── Extrait fourni
OPINION: Des pelles et des pioches

On dit souvent que pendant la ruée vers l’or, les vendeurs de pioches et de pelles se sont d’avantage enrichis que les prospecteurs et autres pionniers. À travers ma chérie (et mon expérience personnelle), en m’intéressant au milieu de la création (artistique ou artisanal), je me suis rendu que l’analogie était criante. Développons tout cela ensemble.

Le sujet est ample, il y a bien plus à dire que ces quelques lignes, je suis, comme d’habitude, très curieux de vos opinions, remarques sur le sujet !

Pourquoi les pelles et pioches ?

Pendant les différentes ruées vers l’or, notamment en Californie (1848-1855) ou au Klondike (1896-1899), nombreux furent ceux à tenter leur chance mais peu touchèrent le jackpot. En revanche, celles et ceux qui accompagnèrent les orpailleurs avec des services, des biens comme des pelles et pioches, en profitèrent bien plus. Ces outils offrent la parfaite métaphore pour un sujet universel et largement partagé dans les milieux artistiques et artisanaux: l’entourage qui offre des services gagne mieux sa vie que les artistes eux même.
────
**Énoncé du problème 1:** Indiquez si chacune des affirmations suivantes concorde avec le texte sur les pelles et les pioches, en citant à chaque fois les mots décisifs du texte : (a) la ruée vers l’or du Klondike y est datée de 1896 à 1899 ; (b) l’auteur estime que le sujet peut être épuisé en quelques lignes ; (c) la plupart de ceux qui tentèrent leur chance touchèrent le jackpot.
**Énoncé du problème 2:** Reproduisez à l’identique le passage du texte sur les pelles et les pioches qui va de « Le sujet est » à « et pioches ? ».
── Extrait des données
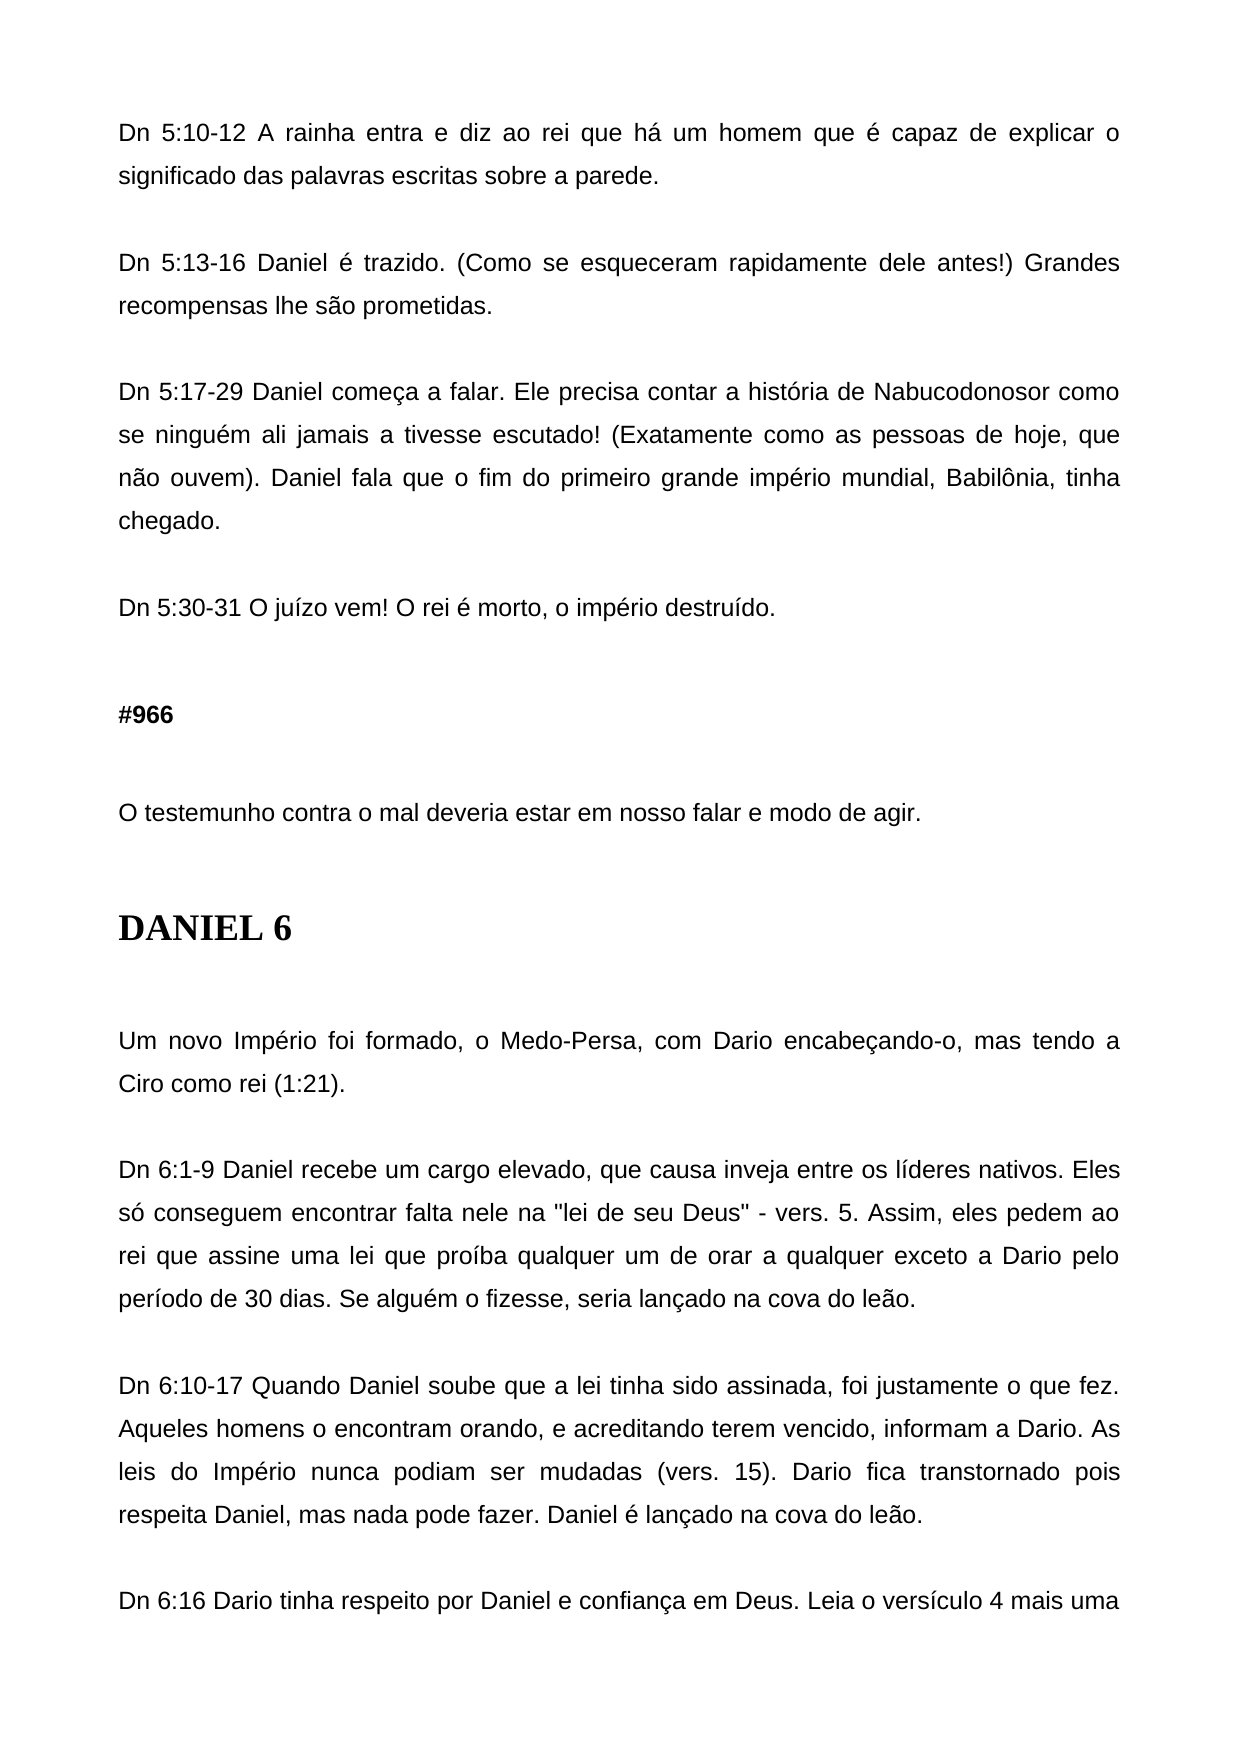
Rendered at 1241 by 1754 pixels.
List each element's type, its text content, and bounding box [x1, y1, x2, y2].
────
**Réponse 1:**
(a) Oui : « au Klondike (1896-1899) ».
(b) Non : « il y a bien plus à dire que ces quelques lignes ».
(c) Non : « nombreux furent ceux à tenter leur chance mais peu touchèrent le jackpot ».

**Réponse 2:**
Le sujet est ample, il y a bien plus à dire que ces quelques lignes, je suis, comme d’habitude, très curieux de vos opinions, remarques sur le sujet !

Pourquoi les pelles et pioches ?